Um geleistete Arbeitszeit korrekt in Rechnung stellen zu können, müssen die meisten Freelancer und Unternehmen Arbeitszeiten kategorisch erfassen. Das ist mühsam, da Mitarbeiter viel Zeit für die Dokumentation verlieren, zahlreiche nachträglich erfasste Zeiten zu ungenauen Zahlen und falschen Abrechnungen führen und gleichzeitig vieles unter den Tisch fällt. timeBuzzer löst für Ihre Kunden dieses Problem, indem sie eine cloudbasierte Zeiterfassungssoftware in Verbindung mit einem kleinen Hardware Buzzer für den Arbeitsplatz anbietet. Mit diesem können Arbeitszeiten auf einfache und unterhaltsame Weise in Echtzeit „gebuzzert“ werden. Durch Berühren des Buzzers erscheint die timeBuzzer Desktop App im Vordergrund. Durch Drehen des Buzzers navigiert der Anwender blitzschnell durch seine Kunden, Projekte oder andere definierte Kategorien wie beispielsweise Kostenstellen. Durch Drücken des Buzzers wird die Zeit darauf gestartet. Die App verschwindet anschließend komplett automatisch im Hintergrund. Die Bedienung mit dem Buzzer macht Spaß und motiviert zur Zeiterfassung. Für unterwegs gibt es mobile Apps für iOS und Android. Sämtliche Zeiten von verschiedenen Geräten und Mitarbeitern werden dabei in der timeBuzzer Cloud zusammengeführt und können später ausgewertet und in Form von übersichtlichen Zeitberichten exportiert werden.

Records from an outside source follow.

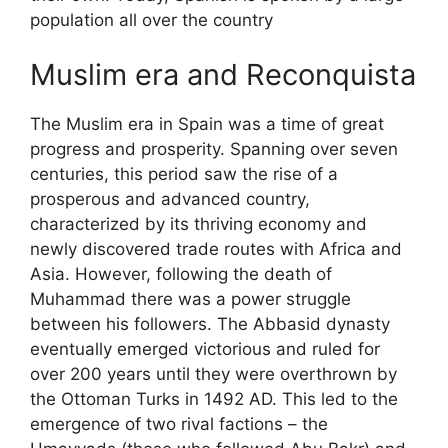
population all over the country
Muslim era and Reconquista
The Muslim era in Spain was a time of great
progress and prosperity. Spanning over seven
centuries, this period saw the rise of a
prosperous and advanced country,
characterized by its thriving economy and
newly discovered trade routes with Africa and
Asia. However, following the death of
Muhammad there was a power struggle
between his followers. The Abbasid dynasty
eventually emerged victorious and ruled for
over 200 years until they were overthrown by
the Ottoman Turks in 1492 AD. This led to the
emergence of two rival factions – the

Wie die Idee entstanden ist

Die Idee zu timeBuzzer entstand in einem Gespräch mit einem befreundeten Agenturchef. Er beklagte, dass das Thema „Zeiterfassung“ äußerst unbeliebt bei seinen Mitarbeitern sei. Zeiten werden nur auf Aufforderung erfasst und im Nachhinein ungenau geschätzt. Dadurch hatte er große Probleme die Leistungen seinen Kunden korrekt in Rechnung zu stellen. Im Gespräch stellte sich die Frage: Wie kann man Mitarbeiter dazu bewegen, ihre Zeiten parallel zur Arbeit zu erfassen?

Felix Bopp, Mitgründer von timeBuzzer, hatte die entscheidende Idee: Wenn man es schafft eine Zeiterfassungslösung so zu gestalten, dass es den Mitarbeitern Spaß macht, machen sie es ganz von selbst. Dabei dachte er unmittelbar an diese großen, roten Knöpfe, die man aus Quiz-Sendungen kennt – auch Buzzer genannt. Da möchte doch jeder gerne draufhauen! Warum also keinen kleinen Buzzer für den Arbeitsplatz, mit dem man seine Zeit starten und stoppen kann? Die Idee war geboren, das Patent angemeldet. 2016 erfolgte die Gründung in Kassel und 2017 die Markteinführung. Heute hat timeBuzzer Kunden aus den unterschiedlichsten Branchen und Berufsgruppen. Von Freiberuflern und Freelancern wie Berater, Anwälte, Webdesigner oder professionelle Fotografen, bis hin zu Teams in größeren Organisationen ist alles vertreten. Anhand des Feedbacks ihrer Kunden entwickeln sie ihr Produkt stetig weiter. timeBuzzer ist aus Eigenmitteln finanziert, auch Bootstrapping genannt.